Darbeden hemen sonra 9 gün gibi çok kısa bir sürede kurulan/kurdurulan Hükümet, devletin tüm faaliyetlerine ilişkin olarak hazırlanan programını 15 gün gibi kısa bir sürede MGK’ya sunmuş olmakla, bu programı benimseyen ve uygulamaya koymak üzere hazır olduklarını MGK’ya bildirmek suretiyle ortaya çıkan eylemler göstermektedir ki; aslında Hükümet Üyelerinin böyle darbeden çok önce belirlendiği ve darbenin felsefesi doğrultusunda programının dahi hazırladığını açıkça ortaya koymaktadır.
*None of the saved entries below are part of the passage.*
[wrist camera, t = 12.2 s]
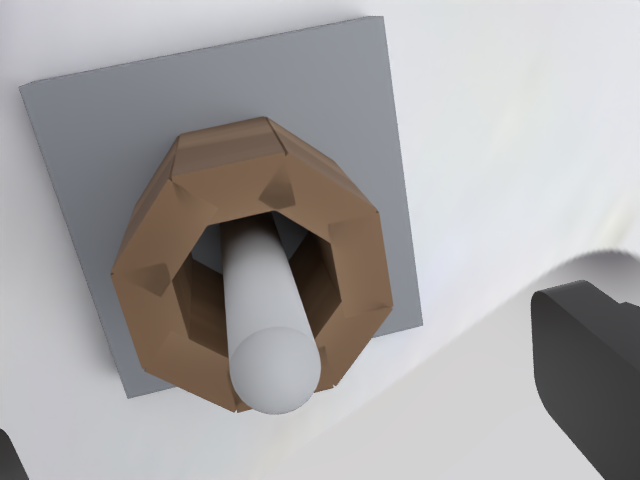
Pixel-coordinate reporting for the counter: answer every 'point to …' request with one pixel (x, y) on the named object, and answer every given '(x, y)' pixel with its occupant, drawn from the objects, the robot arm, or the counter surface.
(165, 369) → the bead
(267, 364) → the rod stand
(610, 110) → the counter surface
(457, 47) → the counter surface
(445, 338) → the counter surface
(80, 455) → the counter surface
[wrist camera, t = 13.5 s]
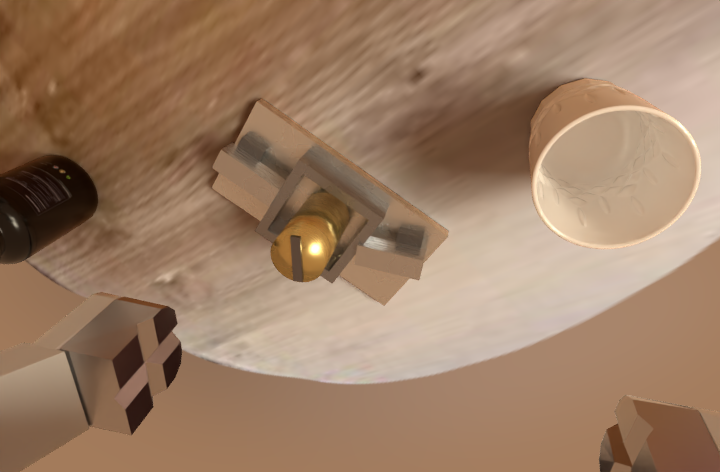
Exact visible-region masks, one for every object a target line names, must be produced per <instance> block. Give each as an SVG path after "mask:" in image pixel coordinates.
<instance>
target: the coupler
mask: <svg viewBox="0 0 720 472" xmlns="http://www.w3.org/2000/svg"><path fill="white" fill-rule="evenodd" d="M348 223H349V212H348V209H347V207H346V205H345V204H344V203H343V202H342V201H340V200H339V199H338V198H336V197H335V196H333V195H332V194H330V193H324V192H321V193H316V194H313V195H311V196H310V197H309V198H308V199H307V200H306V201H305V202H304V204H303V205H302V206H301V207H300V209H299V210H298V211H297V213H296V214H295V215H294V216H293V218H292V219H291V220H290V222H289V223H288V224H287V225H286V227H285V228H284V229H283V231H282V232H281V233H280V234H279V236H278V237H277V238H276V240H275V241H274V242H273V244H272V247H271V259H272V262H273V264H274V266H275V267H276V269H277V270H278V271H279V272H280V273H281V274H282V275H284V276H285V277H287V278H289V279H291V280H293V281H297V282H309V281H312V280H315V279H316V278H318V277H319V276H320V275H321V274H322V272H323V270H324V268H325V267H326V265H327V263H328V261H329V259H330V257H331V256H332V254H333V252H334V250H335V248H336V246H337V244H338V243H339V241H340V239H341V237H342V235H343V233H344V231H345V230H346V228H347V226H348Z"/></svg>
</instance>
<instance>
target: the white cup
mask: <svg viewBox="0 0 720 472" xmlns="http://www.w3.org/2000/svg"><path fill="white" fill-rule="evenodd" d="M529 165H530V176H531V189H532V198H533V202H534V205H535V208H536V210H537V212H538V214H539V216H540V218H541V219H542V221H543V222H544V223H545V224H546V226H547V227H548V228H549V229H550V230H551V231H553V232H554V233H555V234H556V235H558V236H559V237H561V238H563V239H565V240H566V241H569V242H571V243H573V244H576V245H579V246H583V247H588V248H595V249H615V248H622V247H627V246H631V245H635V244H638V243H641V242H643V241H646V240H648V239H650V238H652V237H654V236H656V235H658V234H659V233H661V232H662V231H664V230H665V229H667V228H668V227H669V226H671V225H672V224H673V223H674V222H675V221H676V220H677V219H678V218H679V217H680V216H681V215H682V214H683V213H684V211H685V210H686V209H687V207H688V206H689V204H690V203H691V201H692V199H693V197H694V195H695V193H696V191H697V188H698V185H699V181H700V175H701V160H700V154H699V151H698V148H697V145H696V143H695V141H694V139H693V137H692V136H691V134H690V133H689V132H688V130H687V129H686V128H685V127H684V126H683V125H682V124H681V123H680V122H678V121H677V120H676V119H674V118H673V117H671V116H670V115H668V114H666V113H665V112H663V111H661V110H660V109H658V108H657V107H655V106H654V105H652V104H650V103H649V102H648V101H646V100H644V99H643V98H641V97H639V96H637V95H635V94H633V93H631V92H630V91H628V90H626V89H623V88H620V87H617V86H616V85H614V84H613V83H611V82H609V81H602V80H595V79H588V78H584V79H581V80H577V81H574V82H571V83H567V84H564V85H561V86H559V87H558V88H557V89H556V90H554V91H553V92H552V93H551V94H550V95H548V96H547V97H546V98H545V99H543V100H542V101H541V103H540V105H539V107H538V109H537V110H536V112H535V114H534V116H533V118H532V120H531V125H530V140H529Z"/></svg>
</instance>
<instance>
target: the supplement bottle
mask: <svg viewBox="0 0 720 472" xmlns="http://www.w3.org/2000/svg"><path fill="white" fill-rule="evenodd" d="M97 205H98V195H97V191H96V188H95V185H94V183H93V181H92V179H91V178H90V176H89V175H88V174H87V173H86V172H85V171H84V170H83V169H82V168H81V167H80V166H79V165H78V164H76V163H75V162H73V161H71V160H69V159H67V158H64V157H61V156H56V155H49V156H44V157H41V158H38V159H36V160H33V161H31V162H29V163H26V164H24V165H22V166H19V167H17V168H15V169H12V170H10V171H8V172H5V173H3V174H1V175H0V264H15V263H19V262H22V261H24V260H25V259H27V258H29V257H31V256H32V255H34V254H35V253H37V252H39V251H40V250H42V249H43V248H45V247H46V246H48V245H49V244H51V243H53V242H54V241H56V240H57V239H59V238H60V237H62V236H64V235H65V234H67V233H68V232H70V231H71V230H73V229H75V228H76V227H78V226H79V225H81V224H82V223H84V222H85V221H87V220H88V219H89V218H91V217H92V216H93V214H94V213H95V211H96V208H97Z"/></svg>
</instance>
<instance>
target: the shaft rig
mask: <svg viewBox="0 0 720 472" xmlns="http://www.w3.org/2000/svg"><path fill="white" fill-rule="evenodd" d="M212 168H213V169H214V170H216V171H217V172H219V175H218V177H217V178H216V180H215V182H214V184H213V186H212V189H214V190H215V191H217V192H218V193H220V194H221V195H222V196H224V197H225V198H227V199H228V200H230V201H231V202H233V203H234V204H236V205H237V206H239V207H240V208H242V209H243V210H244V211H246V212H247V213H249V214H250V215H252V216H253V217H255V218H256V219H258V220H259V221H260V223H259V225H258V226H257V228H256V229H255V232H257V233H258V234H260V235H261V236H263V237H264V238H266V239H267V240H269V241H270V242H272V243H273V242H274V241H275V240H276V238H277V237H278V236H279V234H280V233H281V232H282V231H283V229H284V228H285V227H286V225H287V224H288V223H289V222H290V220H291V219H292V218H293V216H294V215H295V214H296V213H297V211H298V210H299V209H300V207H301V206H302V205H303V204H304V202H305V201H306V200H307V199H308V198H309V197H310V196H311V195H313V194H316V193H321V192H324V193H330V194H332V195H333V196H335V197H336V198H338V199H339V200H340V201H342V202H343V203H344V204H345V205H346V207H347V209H348V212H349V223H348V226H347V228H346V230H345V231H344V233H343V235H342V237H341V239H340V241H339V243H338V244H337V246H336V248H335V250H334V252H333V254H332V256H331V257H330V259H329V261H328V263H327V265H326V267H325V268H324V270H323V272H322V274H321V275H320V276H322V277H323V278H325V279H326V280H328V281H329V282H331V283H333V282H334V281H335V279H336V278H337V277H338V276H339V275H340V276H341V277H343V278H344V279H346V280H347V281H349V282H350V283H352V284H353V285H355V286H356V287H358V288H359V289H360V290H362V291H363V292H365V293H366V294H368V295H369V296H371V297H372V298H374V299H375V300H377V301H378V302H380V303H381V304H382V305H385V304H386V303H387V302H388V301H389V300H390V299H391V298H392V297H393V296H394V295H395V294H396V292H397V291H398V290H399V289H400V288H401V287H402V286H403V285H404V284H405V283H406V282H407V280H408V279H409V278H412V279H416V280H419V279H420V275H421V271H422V267H423V263H424V262H425V261H426V260H427V259H428V258H429V257H430V256H431V254H432V253H433V252H434V251H435V250H436V249H437V248H438V247H439V246H440V245H441V244H442V243H443V241H444V240H445V239H446V238H447V237H448V232H449V231H448V230H447V229H445V228H444V227H442V226H441V225H440V224H438V223H437V222H435V221H434V220H432V219H431V218H430V217H428V216H427V215H425V214H424V213H423V212H421V211H420V210H418V209H417V208H416V207H414V206H413V205H411V204H410V203H409V202H407V201H406V200H404V199H403V198H402V197H400V196H399V195H397V194H396V193H395V192H393V191H392V190H390V189H389V188H388V187H386V186H385V185H383V184H382V183H380V182H379V181H378V180H376V179H375V178H373V177H372V176H371V175H369V174H368V173H366V172H365V171H364V170H362V169H361V168H359V167H358V166H357V165H355V164H354V163H352V162H351V161H350V160H348V159H347V158H345V157H344V156H343V155H341V154H340V153H338V152H337V151H336V150H334V149H333V148H331V147H330V146H328V145H327V144H326V143H324V142H323V141H321V140H320V139H319V138H317V137H316V136H314V135H313V134H312V133H310V132H309V131H307V130H306V129H305V128H303V127H302V126H300V125H299V124H298V123H296V122H295V121H293V120H292V119H291V118H289V117H288V116H286V115H285V114H284V113H282V112H281V111H279V110H278V109H276V108H275V107H274V106H272V105H271V104H269V103H268V102H267V101H265V100H264V99H262V98H261V99H260V100H258V101H257V102H256V104H255V106H254V107H253V109H252V111H251V113H250V115H249V117H248V119H247V121H246V123H245V125H244V127H243V129H242V131H241V132H240V134H239V136H238V138H237V140H236V142H235V144H234V143H232V142H231V143H230V144H228V145H227V146H226V147H224V148H223V149H221V151H220V153H219V155H218V157H217V159H216V160H215V162H214V164H213V166H212Z"/></svg>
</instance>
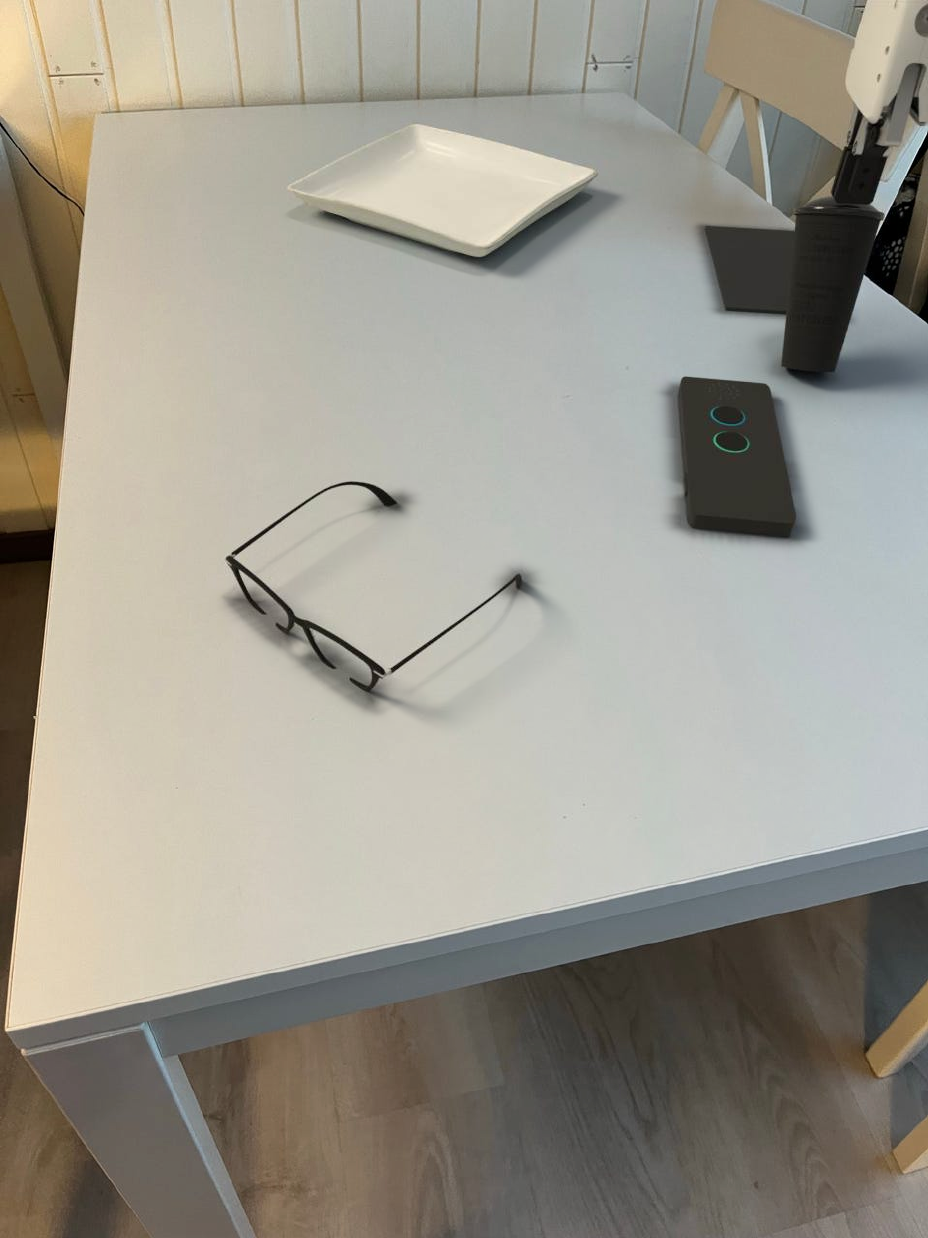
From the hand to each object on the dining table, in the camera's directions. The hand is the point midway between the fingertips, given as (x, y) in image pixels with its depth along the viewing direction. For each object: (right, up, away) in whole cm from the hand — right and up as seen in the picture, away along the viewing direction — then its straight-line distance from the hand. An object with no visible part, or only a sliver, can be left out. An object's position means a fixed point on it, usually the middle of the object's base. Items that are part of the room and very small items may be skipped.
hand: (850, 199), depth 81 cm
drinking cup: (-1, -12, +8) cm, 15 cm away
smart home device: (-10, -22, 0) cm, 24 cm away
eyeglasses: (-39, -34, -13) cm, 53 cm away
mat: (+1, +3, +25) cm, 25 cm away
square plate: (-35, +14, +34) cm, 51 cm away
Hükümet ve Bakanlar Kurulu üyelerinin suç faili olarak kabul edilmesinin nedenlerinden birisi de Hükümet üyelerinin seçimi, kabulü ve Hükümet Programının Bakanlar Kurulu tarafından bilerek ve istenerek hazırlanmış olmasıdır.
1.13. MGK Başkanı tarafından da bütün bu gelişmelere uygun olarak 30.09.1980 tarihli yazı ile Milli Güvenlik Konseyi’nin 30.09.1980 tarihli 5. birleşiminde oybirliği ile Başbakan Bülent Ulusu başkanlığındaki Bakanlar Kurulu’na güvenildiği bildirilmiştir. Hükümet, feshedilen parlamento yerine MGK’den güvenoyu almıştır.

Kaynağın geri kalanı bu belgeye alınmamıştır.